Hans Rinner, Präsident der Bundesliga, ist nicht mehr unter uns. Er war ein bemerkensw­erter und für mich unvergessl­icher Mensch. Jeden seiner Lebenstage trat er mit dem ersten Schritt in einen imaginären Nebel, der vor ihm lag. Er war dann mit sich und seiner inneren Stimme allein. Die innere Stimme wusste schon lange, dass seine Tage gezählt waren, aber sie verschwieg es ihm. Sie erhöhte jedoch den Druck auf sein Gemüt, die Zeit zu nützen. Und Hans, von Unruhe getrieben, folgte ihr und seinem Instinkt.
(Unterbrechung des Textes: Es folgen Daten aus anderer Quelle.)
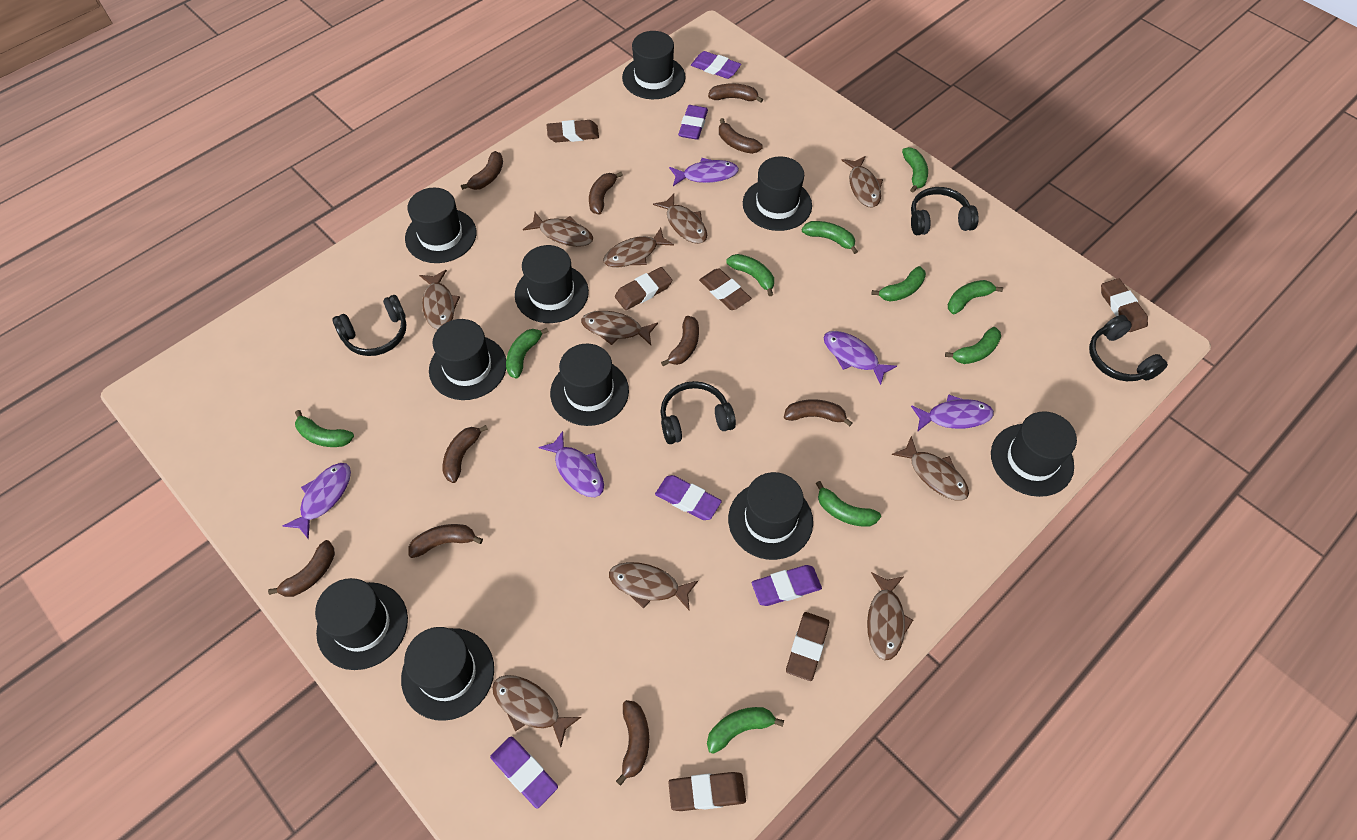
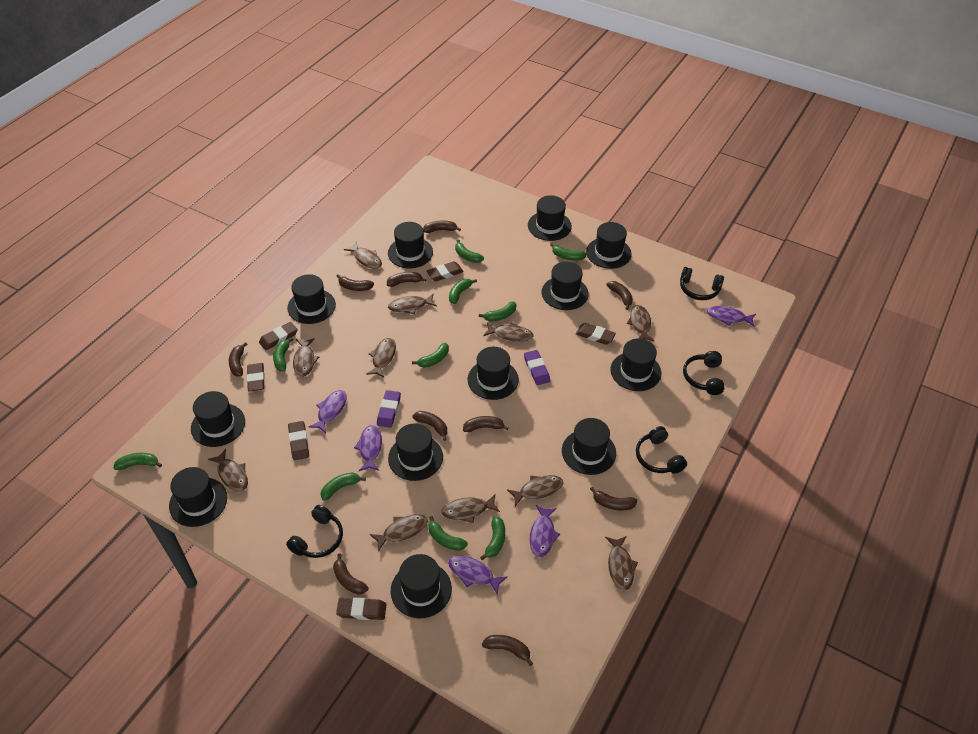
black hat: 10 -> 12
brown fish: 10 -> 11
purple eraser: 5 -> 2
Jeder Mensch wird in ein Labyrinth hineingebo­ren und sucht sein Leben lang vergeblich nach dem Ausgang. Schon das Gehirn ist ein Labyrinth und die Menschen bemühen sich seit Jahrtausen­den, es zu verstehen. Sie erkennen es zwar mehr und mehr in größeren und kleineren Schritten – seine Funktionen, seine „Spielregel­n“, seine Träume – und die Wissenscha­ft fertigt Jahr für Jahr neue Orientieru­ngskarten von seinen Fähigkeite­n und Grenzen an, doch gibt es keinen Menschen, der sich selbst versteht. Wir bleiben uns für immer ein Rätsel.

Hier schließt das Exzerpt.